Hades enjoyed a brilliant time in Early Access, keeping notes readily seen regarding when upcoming content would drop that kept fans from clogging up avenues of communication on forums, and then they consistently delivered on the promised dates.

It’s fast, fluid, and a Hell of a lot of fun, even if Supergiant Games takes a few liberties with the sprawling Greek mythology.

Animal Crossing: New Horizons – Nintendo

Here’s an interesting title that may some believe is only within the running based on the strength of the franchise, alone.

Animal Crossing has been a beloved staple of Nintendo for years at this point, but New Horizons has soured some to the gameplay.

Constantly breaking tools means that simply by playing, you’re opting into a resource sink.

This, in turn, means that you’ll need to constantly ensure that you have the resources needed to craft whichever tier of tools you’ve been using, and then inventory management rears its head and forces players to juggle the resources around to ensure that they can craft.

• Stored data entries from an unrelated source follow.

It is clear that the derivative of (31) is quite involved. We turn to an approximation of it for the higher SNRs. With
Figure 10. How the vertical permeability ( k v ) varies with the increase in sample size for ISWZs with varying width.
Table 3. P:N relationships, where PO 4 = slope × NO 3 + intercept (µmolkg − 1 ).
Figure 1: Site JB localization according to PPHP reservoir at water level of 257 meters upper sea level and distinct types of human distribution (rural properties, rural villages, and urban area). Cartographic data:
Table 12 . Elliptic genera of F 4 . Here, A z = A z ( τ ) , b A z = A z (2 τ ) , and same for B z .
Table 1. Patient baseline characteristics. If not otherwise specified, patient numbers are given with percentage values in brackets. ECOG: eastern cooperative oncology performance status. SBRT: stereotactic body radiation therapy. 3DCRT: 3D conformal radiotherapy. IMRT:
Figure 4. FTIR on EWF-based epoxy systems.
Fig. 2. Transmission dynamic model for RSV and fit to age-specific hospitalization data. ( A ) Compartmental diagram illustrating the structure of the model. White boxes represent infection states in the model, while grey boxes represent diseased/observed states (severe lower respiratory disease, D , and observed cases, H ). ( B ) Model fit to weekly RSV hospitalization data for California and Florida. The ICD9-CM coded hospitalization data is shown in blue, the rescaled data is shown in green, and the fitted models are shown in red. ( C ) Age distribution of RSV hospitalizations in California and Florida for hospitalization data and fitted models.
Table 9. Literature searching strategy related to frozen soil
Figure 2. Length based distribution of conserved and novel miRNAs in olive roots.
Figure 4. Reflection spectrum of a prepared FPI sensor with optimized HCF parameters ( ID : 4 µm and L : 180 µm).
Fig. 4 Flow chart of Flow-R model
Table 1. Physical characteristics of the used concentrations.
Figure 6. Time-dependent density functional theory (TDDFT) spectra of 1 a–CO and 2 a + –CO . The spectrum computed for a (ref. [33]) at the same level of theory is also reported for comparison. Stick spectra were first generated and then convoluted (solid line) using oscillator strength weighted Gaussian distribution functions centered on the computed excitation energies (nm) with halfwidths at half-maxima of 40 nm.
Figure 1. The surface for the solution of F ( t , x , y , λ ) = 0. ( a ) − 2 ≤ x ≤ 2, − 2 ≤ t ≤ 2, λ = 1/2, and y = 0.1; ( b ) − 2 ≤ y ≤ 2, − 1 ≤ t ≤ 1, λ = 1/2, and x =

Queue hours of shaking trees, cutting them down, replanting them, finding the ore every day (if it spawns), entering every villager’s house to hope that they’re working on something on the craft bench so you can get a new recipe, and you can turn off the title.

Get ready to do the same routine tomorrow.

It has frustrated many, and more than once Nintendo has announced upcoming content only to watch the prior Animal Crossing title, New Leaf, begin trending yet again. The content continues to pull back and reveal content that has usually long been within the franchise, with fireworks and snorkeling both receiving grandiose reveals that had fans scratching their heads.

Add onto this that discovering new furniture can be tedious at best (unless you have online and participate in recipe swaps) and that the characters have had all sense of personality scrubbed from them (even after talking to them multiple times), and the tenuous balance that Nintendo is struggling to straddle becomes a bit clearer.

Still, AC: NH brought about the ability to customize your island as you see fit, and crafting furniture has its bright spots when you aren’t getting frustrated about the inability to find specific resources.

The Last of Us Part 2 – Naughty Dog / Sony Interactive Entertainment

People were frustrated by having to play as a controversial character halfway through this game, and they also killed off a beloved character in a particularly gruesome manner.

This led to a lot of people being frustrated, and some claiming that Naughty Dog adding muscular women is somehow indicative of an agenda. Queue thousands of forums where muscular women were posted, people became upset that women could have muscles, and more than once the forum rants regarding protein and nutritional intake of an individual in a post-apocalyptic scenario made for interesting midnight reading.

Yet fans were furious because Naughty Dog brought these characters to life in ways that haven’t been done before; fans were living vicariously in a precisely-crafted apocalyptic reality and the heart hurts multiple times throughout both titles.

TLOU2 got some undeserved hate, and pundits and critics were far too ready to spurn it for the sake of earning some fast and easy internet cred.

The combat can be iffy, but the sense of character development is far more potent than anything Hollywood has cooked up in the past decade.

You can vote for whichever title that you believe is most deserving of the Game of the Year award, and just like voting elsewhere, you don’t even need to have a decent reason (or understanding) for your vote to be counted with everyone else’s.